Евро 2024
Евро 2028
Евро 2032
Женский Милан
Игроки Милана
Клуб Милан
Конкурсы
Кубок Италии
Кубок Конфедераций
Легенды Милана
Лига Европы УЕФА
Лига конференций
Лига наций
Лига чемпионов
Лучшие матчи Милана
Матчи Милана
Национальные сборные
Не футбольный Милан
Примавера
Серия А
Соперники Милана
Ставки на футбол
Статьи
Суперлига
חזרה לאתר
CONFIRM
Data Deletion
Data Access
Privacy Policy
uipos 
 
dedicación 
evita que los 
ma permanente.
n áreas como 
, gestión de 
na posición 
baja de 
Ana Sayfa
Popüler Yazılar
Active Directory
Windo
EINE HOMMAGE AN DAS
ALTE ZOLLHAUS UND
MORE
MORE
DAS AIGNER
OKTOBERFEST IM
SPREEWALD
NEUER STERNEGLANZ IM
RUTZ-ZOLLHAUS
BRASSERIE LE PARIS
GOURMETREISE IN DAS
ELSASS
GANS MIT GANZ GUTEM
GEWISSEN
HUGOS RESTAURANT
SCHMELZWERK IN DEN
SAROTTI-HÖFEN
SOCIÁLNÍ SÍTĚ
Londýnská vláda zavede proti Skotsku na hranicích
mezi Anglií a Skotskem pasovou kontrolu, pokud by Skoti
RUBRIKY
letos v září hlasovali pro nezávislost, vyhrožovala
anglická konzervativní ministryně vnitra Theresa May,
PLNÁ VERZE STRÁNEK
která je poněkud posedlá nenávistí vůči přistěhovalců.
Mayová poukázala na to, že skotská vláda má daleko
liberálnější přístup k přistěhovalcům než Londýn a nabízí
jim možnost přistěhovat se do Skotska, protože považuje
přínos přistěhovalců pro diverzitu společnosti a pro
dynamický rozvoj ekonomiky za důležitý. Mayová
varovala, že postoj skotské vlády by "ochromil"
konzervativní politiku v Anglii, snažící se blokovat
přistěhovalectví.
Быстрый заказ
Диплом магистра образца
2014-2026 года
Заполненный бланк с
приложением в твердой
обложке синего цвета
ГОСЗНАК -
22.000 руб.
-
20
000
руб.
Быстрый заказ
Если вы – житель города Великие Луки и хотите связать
+++
▶ [Try it]:
Render every line of the records above as a Markdown table with the columns No. and Text, numbering the rows and skipping blank lines.

▶ [Result below]:
| No. | Text |
|---|---|
| 1 | Евро 2024 |
| 2 | Евро 2028 |
| 3 | Евро 2032 |
| 4 | Женский Милан |
| 5 | Игроки Милана |
| 6 | Клуб Милан |
| 7 | Конкурсы |
| 8 | Кубок Италии |
| 9 | Кубок Конфедераций |
| 10 | Легенды Милана |
| 11 | Лига Европы УЕФА |
| 12 | Лига конференций |
| 13 | Лига наций |
| 14 | Лига чемпионов |
| 15 | Лучшие матчи Милана |
| 16 | Матчи Милана |
| 17 | Национальные сборные |
| 18 | Не футбольный Милан |
| 19 | Примавера |
| 20 | Серия А |
| 21 | Соперники Милана |
| 22 | Ставки на футбол |
| 23 | Статьи |
| 24 | Суперлига |
| 25 | חזרה לאתר |
| 26 | CONFIRM |
| 27 | Data Deletion |
| 28 | Data Access |
| 29 | Privacy Policy |
| 30 | uipos  |
| 31 | dedicación  |
| 32 | evita que los  |
| 33 | ma permanente. |
| 34 | n áreas como  |
| 35 | , gestión de  |
| 36 | na posición  |
| 37 | baja de  |
| 38 | Ana Sayfa |
| 39 | Popüler Yazılar |
| 40 | Active Directory |
| 41 | Windo |
| 42 | EINE HOMMAGE AN DAS |
| 43 | ALTE ZOLLHAUS UND |
| 44 | MORE |
| 45 | MORE |
| 46 | DAS AIGNER |
| 47 | OKTOBERFEST IM |
| 48 | SPREEWALD |
| 49 | NEUER STERNEGLANZ IM |
| 50 | RUTZ-ZOLLHAUS |
| 51 | BRASSERIE LE PARIS |
| 52 | GOURMETREISE IN DAS |
| 53 | ELSASS |
| 54 | GANS MIT GANZ GUTEM |
| 55 | GEWISSEN |
| 56 | HUGOS RESTAURANT |
| 57 | SCHMELZWERK IN DEN |
| 58 | SAROTTI-HÖFEN |
| 59 | SOCIÁLNÍ SÍTĚ |
| 60 | Londýnská vláda zavede proti Skotsku na hranicích |
| 61 | mezi Anglií a Skotskem pasovou kontrolu, pokud by Skoti |
| 62 | RUBRIKY |
| 63 | letos v září hlasovali pro nezávislost, vyhrožovala |
| 64 | anglická konzervativní ministryně vnitra Theresa May, |
| 65 | PLNÁ VERZE STRÁNEK |
| 66 | která je poněkud posedlá nenávistí vůči přistěhovalců. |
| 67 | Mayová poukázala na to, že skotská vláda má daleko |
| 68 | liberálnější přístup k přistěhovalcům než Londýn a nabízí |
| 69 | jim možnost přistěhovat se do Skotska, protože považuje |
| 70 | přínos přistěhovalců pro diverzitu společnosti a pro |
| 71 | dynamický rozvoj ekonomiky za důležitý. Mayová |
| 72 | varovala, že postoj skotské vlády by "ochromil" |
| 73 | konzervativní politiku v Anglii, snažící se blokovat |
| 74 | přistěhovalectví. |
| 75 | Быстрый заказ |
| 76 | Диплом магистра образца |
| 77 | 2014-2026 года |
| 78 | Заполненный бланк с |
| 79 | приложением в твердой |
| 80 | обложке синего цвета |
| 81 | ГОСЗНАК - |
| 82 | 22.000 руб. |
| 83 | - |
| 84 | 20 |
| 85 | 000 |
| 86 | руб. |
| 87 | Быстрый заказ |
| 88 | Если вы – житель города Великие Луки и хотите связать |